Start of EXTRACTED INFORMATION

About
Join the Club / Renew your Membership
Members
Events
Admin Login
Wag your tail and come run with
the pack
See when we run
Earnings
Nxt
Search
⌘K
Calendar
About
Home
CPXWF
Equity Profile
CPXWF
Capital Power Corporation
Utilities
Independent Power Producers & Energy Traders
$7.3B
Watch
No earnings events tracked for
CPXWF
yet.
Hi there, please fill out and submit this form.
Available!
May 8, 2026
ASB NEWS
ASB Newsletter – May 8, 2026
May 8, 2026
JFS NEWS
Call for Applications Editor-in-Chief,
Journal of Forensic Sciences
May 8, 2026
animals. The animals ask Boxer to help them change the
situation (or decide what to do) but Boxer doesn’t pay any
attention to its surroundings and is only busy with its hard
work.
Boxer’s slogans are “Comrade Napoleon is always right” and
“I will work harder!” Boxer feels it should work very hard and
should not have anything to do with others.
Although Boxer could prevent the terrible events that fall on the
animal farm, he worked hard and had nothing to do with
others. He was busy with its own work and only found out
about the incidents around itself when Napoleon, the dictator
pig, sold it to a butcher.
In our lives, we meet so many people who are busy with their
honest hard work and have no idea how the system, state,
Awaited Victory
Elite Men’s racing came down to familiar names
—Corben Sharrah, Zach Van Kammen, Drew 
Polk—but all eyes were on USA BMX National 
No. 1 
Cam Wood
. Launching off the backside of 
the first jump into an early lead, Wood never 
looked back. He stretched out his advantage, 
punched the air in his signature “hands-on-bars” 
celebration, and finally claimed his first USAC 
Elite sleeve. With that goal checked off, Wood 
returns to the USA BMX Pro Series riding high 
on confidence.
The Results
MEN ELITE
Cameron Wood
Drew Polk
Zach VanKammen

End of EXTRACTED INFORMATION

#### WHAT IS BEING ASKED:
Return exactly, and only, the line containing "looked back. He" and every line after it through the end of the material.

#### TASK RESPONSE:
looked back. He stretched out his advantage, 
punched the air in his signature “hands-on-bars” 
celebration, and finally claimed his first USAC 
Elite sleeve. With that goal checked off, Wood 
returns to the USA BMX Pro Series riding high 
on confidence.
The Results
MEN ELITE
Cameron Wood
Drew Polk
Zach VanKammen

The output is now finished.